Rapper Accused of Burglarizing His Own Airbnb Rental

STEFisDOPE and friends were feeling their Airbnb.

The rapper and producer StefIsDope and his friends couldn’t believe how nice the home they’d rented on Airbnb was. There was a huge backyard out back and a beautiful lawn in front of the suburban Atlanta house. The owner of the property was an interior decorator, and Stef, whose real name is Stefan Grant, could see the evidence of her expertise. There were furs on the beds.

Grant, who is 23 and was born in Jamaica, had flown into Atlanta from Washington DC for the A3C Music Festival & Conference; he was scheduled to play a show  on Friday at Gallery EAV. Four of his friends had driven up, separately, from Miami.

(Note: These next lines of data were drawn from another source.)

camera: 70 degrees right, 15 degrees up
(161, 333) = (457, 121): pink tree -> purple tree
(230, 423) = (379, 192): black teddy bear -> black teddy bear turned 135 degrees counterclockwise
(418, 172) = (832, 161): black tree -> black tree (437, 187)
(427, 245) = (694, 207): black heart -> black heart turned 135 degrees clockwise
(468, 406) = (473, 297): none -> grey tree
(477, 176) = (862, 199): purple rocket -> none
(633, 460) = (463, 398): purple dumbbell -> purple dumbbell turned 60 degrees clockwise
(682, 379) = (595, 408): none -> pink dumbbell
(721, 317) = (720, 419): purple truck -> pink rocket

The group spent the morning hanging out and planning their setlist for tonight’s concert. Then, around noon, something happened that was both surprising and not surprising at all: A pair of police officers appeared on the deck, saying that a neighbor had reported a robbery in progress.

“My boy Xali was out on the deck chilling, and then I heard him be like, ‘Yo come to the back!’” Grant told me by phone. “I thought he had rolled a blunt and we were about to go smoke! So I walk out all jolly, but then I see two huge cops standing there.”  

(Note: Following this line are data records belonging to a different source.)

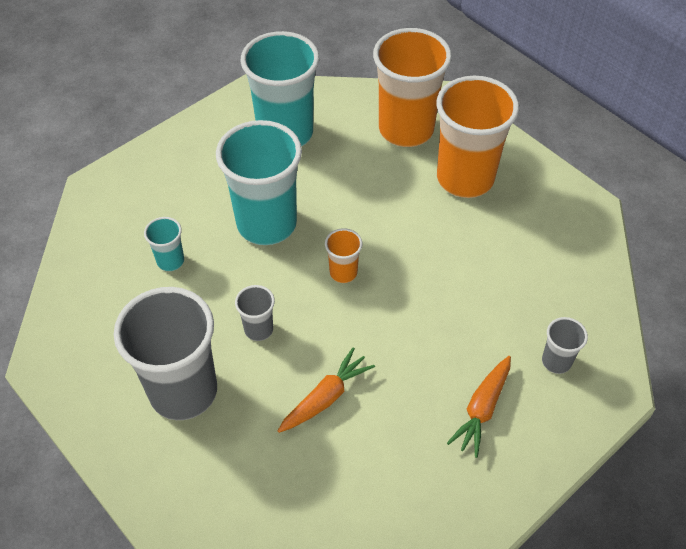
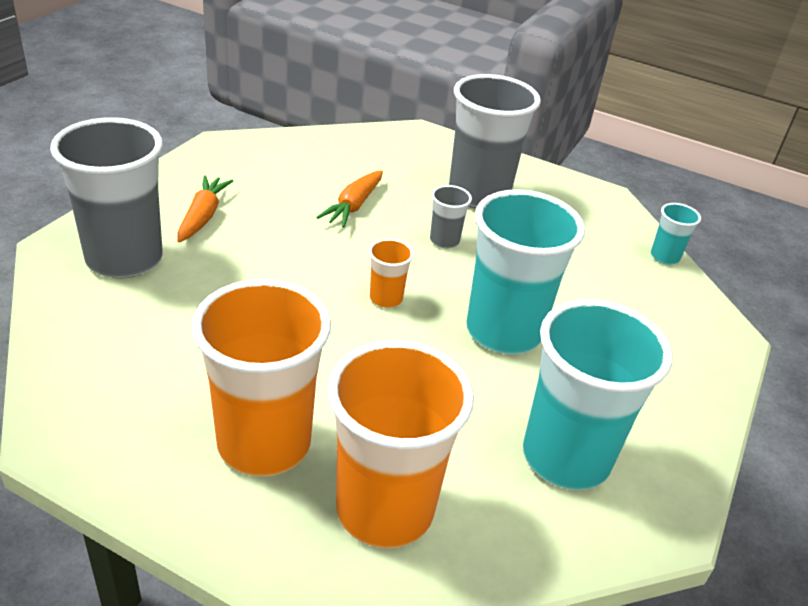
camera: 155 degrees right, 15 degrees down
(170, 261) = (575, 279): turquoise cup -> turquoise cup (664, 257)
(556, 361) = (124, 259): grey cup -> grey cup, size x2.24

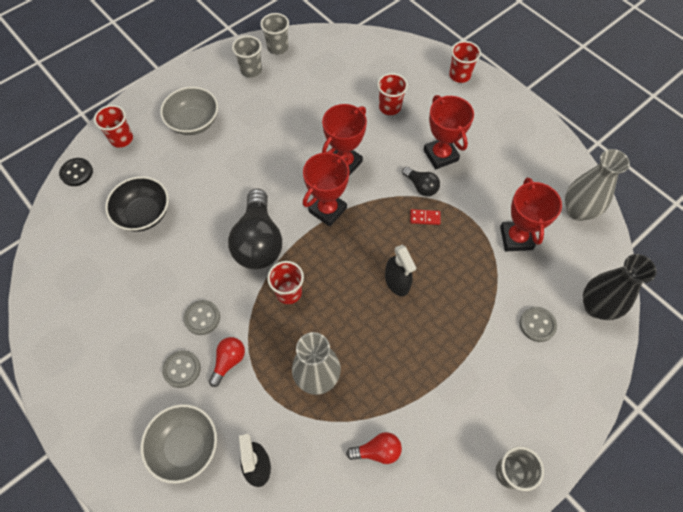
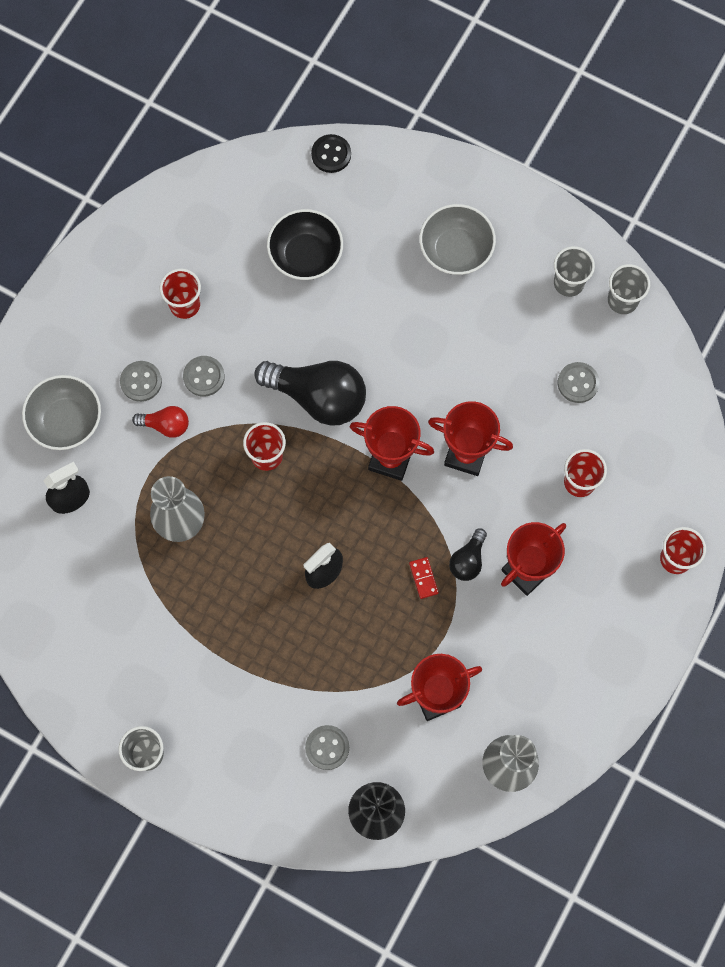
camera: 70 degrees right, 10 degrees up
(121, 139) = (397, 179): red cup -> red cup (184, 305)
(258, 241) = (318, 397): black light bulb -> black light bulb turned 135 degrees counterclockwise
(321, 87) = (578, 383): none -> grey button
(377, 451) = (124, 611): red light bulb -> none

“The cops said, ‘Yeah, we got a call from the neighbors saying you guys were breaking into the house and robbing the place,’” Grant said. “Our eyes all got huge—we were like, ‘No, this is an Airbnb! The owner knows we’re here, we’ve been in contact with her!”

The officers absorbed this information and took in the scene. “They looked around for a bit, they saw everyone was in, you know, cozy clothes, and they figured out, ‘OK, these kids ain’t lying.’”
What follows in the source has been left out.